И, в-третьих, это техника ограничительного толкования норм, влекущая дробность терминологии.
Логичным следствием стал сложившийся в США разный понятийный аппарат для наследования по закону и по завещанию. Терминология при наследовании без завещания: наследодатель – intestate decedent (умерший без завещания), а наследник – heir, issue (отпрыск), который наследует (inherits) (реформа ЕНК 1990 г. заменила термин issue сугубо правовым понятием descendants, т. к. ныне оно призвано включать в себя усыновленных, а биологический термин отпрыск приводил к логическому конфликту)312. При наличии же завещания testator (завещатель) devises (завещает), а devisee или legatee (наследник) takes under a will (берет по завещанию).
Заметим, что повсеместно встречающийся в отечественной литературе перевод термина legatee как отказополучатель313 категорически не правилен. Прежде всего, потому что в общем праве институт legatee совпадает с институтом собственно наследника индивидуально-определенного дара, но в отличие от римского легатария или отказополучателя по российскому праву он получает имущество не от наследника, а от трастодержателя наследства, причем до передачи остаточного наследства законному наследнику. Наследники в США не равнозначны отказополучателям в романо-германском праве, т. к. в последнем «если отказополучатель умрет до открытия наследства или откажется от получения завещательного отказа, то он должен считаться отпавшим, а содержащееся в нем имущество подпадает под правило приращения долей», а в США смерть legatee раньше наследодателя влечет распределение причитающейся ему доли или конкретного завещанного имущества по праву представления. Не находятся отказополучатели по праву России и в одной очереди с кредиторами, т. к. «требования кредиторов завещателя возникли из определенных, соединявших их с завещателем обязательственных отношений, большая часть которых обычно является возмездными; требования отказополучателя – это, по существу, требования одаренного завещателем лица»314. Разумеется, они не могут претендовать на одинаковое положение с действительно независимыми кредиторами наследодателя.
Завещательный отказ в России сближает с завещательным распоряжением в США то, что от обоих получатель не может отказаться в пользу другого лица или принять их с оговорками (п. 1 ст. 1160 ГК). В тоже время если в России отказ от легата влечет погашение обязательства наследника, на которого возложено его исполнение, то в США отказ от завещательного распоряжения влечет распределение имущества среди законных наследников самого отказавшегося, то есть является своего рода «перенаправлением наследства».
В продолжение этой темы укажем, что если право США может похвастать наличием «групповых» обозначений почти для всех субъектов права (например, siblings для обозначения братьев и сестер, stepparents для отчимов и мачех), термина, аналогичного русскому наследодатель, объединяющему таковых по закону и по завещанию, в США нет.

* Задачи для решения
A. Напечатайте часть отрывка начиная со слов «Завещательный отказ в» и заканчивая словами «завещанию, в США нет.», включая их.
B. Каким термином, согласно отрывку, реформа ЕНК 1990 г. заменила термин issue?

* Данные для анализа
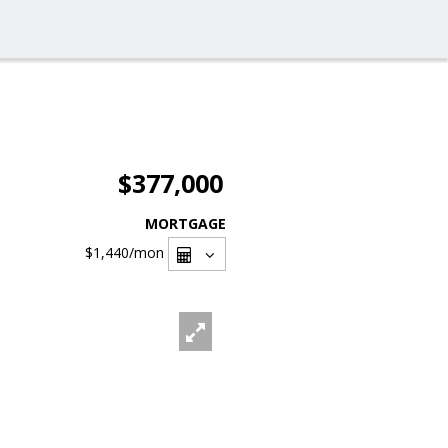
$377,000
MORTGAGE
$1,440
/mon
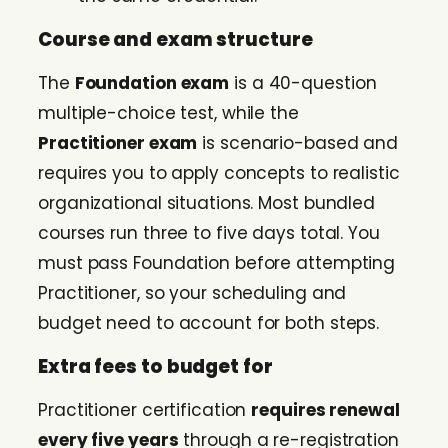
Course and exam structure
The
Foundation exam
is a 40-question
multiple-choice test, while the
Practitioner exam
is scenario-based and
requires you to apply concepts to realistic
organizational situations. Most bundled
courses run three to five days total. You
must pass Foundation before attempting
Practitioner, so your scheduling and
budget need to account for both steps.
Extra fees to budget for
Practitioner certification
requires renewal
every five years
through a re-registration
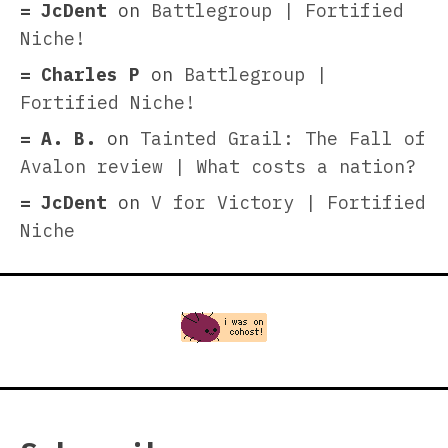
JcDent
on
Battlegroup | Fortified
Niche!
Charles P
on
Battlegroup |
Fortified Niche!
A. B.
on
Tainted Grail: The Fall of
Avalon review | What costs a nation?
JcDent
on
V for Victory | Fortified
Niche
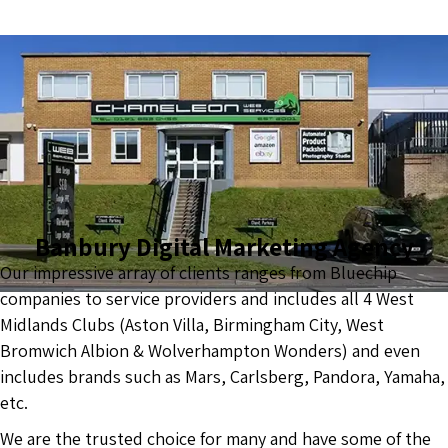
Banbury Digital Marketing Agency
Our impressive array of clients ranges from Bluechip
companies to service providers and includes all 4 West
Midlands Clubs (Aston Villa, Birmingham City, West
Bromwich Albion & Wolverhampton Wonders) and even
includes brands such as Mars, Carlsberg, Pandora, Yamaha,
etc.
We are the trusted choice for many and have some of the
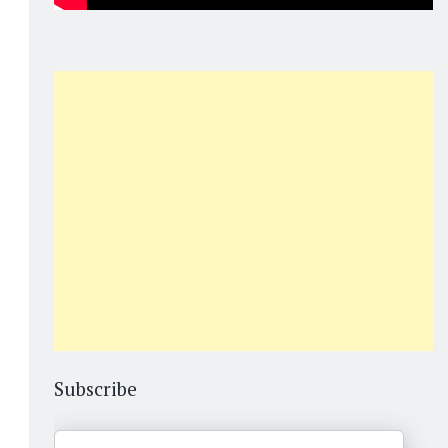
Subscribe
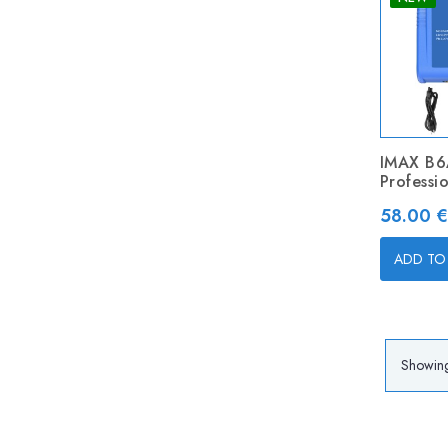
IMAX B
Professi
Price
58.00 €
ADD TO
Showing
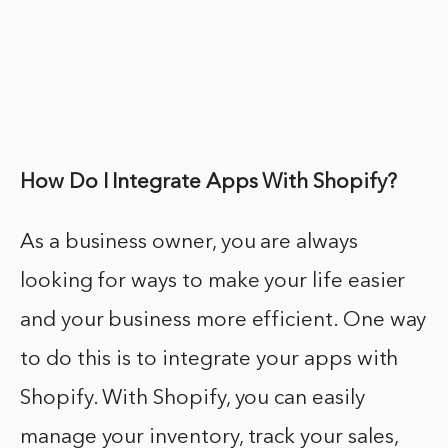
How Do I Integrate Apps With Shopify?
As a business owner, you are always
looking for ways to make your life easier
and your business more efficient. One way
to do this is to integrate your apps with
Shopify. With Shopify, you can easily
manage your inventory, track your sales,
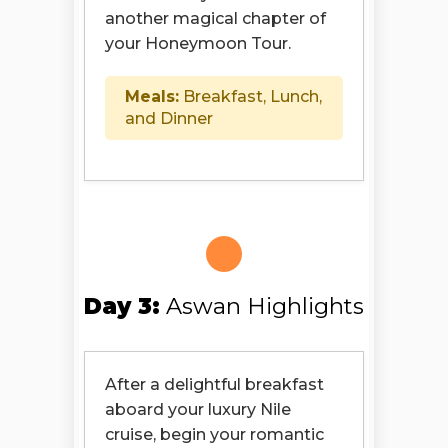
another magical chapter of
your Honeymoon Tour.
Meals:
Breakfast, Lunch,
and Dinner
Day 3:
Aswan Highlights
After a delightful breakfast
aboard your luxury Nile
cruise, begin your romantic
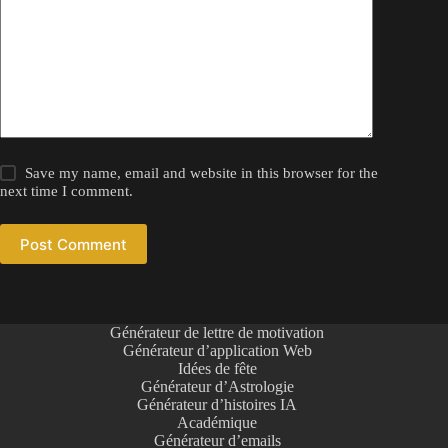
Save my name, email and website in this browser for the
next time I comment.
Post Comment
Générateur de lettre de motivation
Générateur d’application Web
Idées de fête
Générateur d’Astrologie
Générateur d’histoires IA
Académique
Générateur d’emails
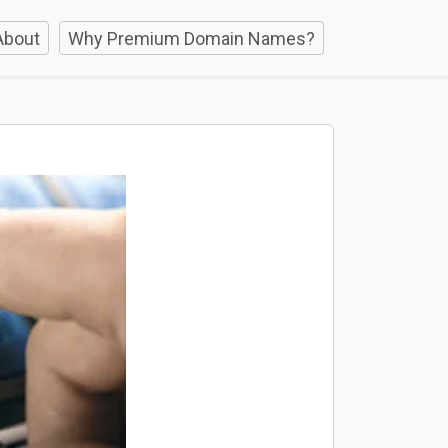
About
Why Premium Domain Names?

* Список решений
A.
Завещательный отказ в России сближает с завещательным распоряжением в США то, что от обоих получатель не может отказаться в пользу другого лица или принять их с оговорками (п. 1 ст. 1160 ГК). В тоже время если в России отказ от легата влечет погашение обязательства наследника, на которого возложено его исполнение, то в США отказ от завещательного распоряжения влечет распределение имущества среди законных наследников самого отказавшегося, то есть является своего рода «перенаправлением наследства».
В продолжение этой темы укажем, что если право США может похвастать наличием «групповых» обозначений почти для всех субъектов права (например, siblings для обозначения братьев и сестер, stepparents для отчимов и мачех), термина, аналогичного русскому наследодатель, объединяющему таковых по закону и по завещанию, в США нет.

B. Термином descendants.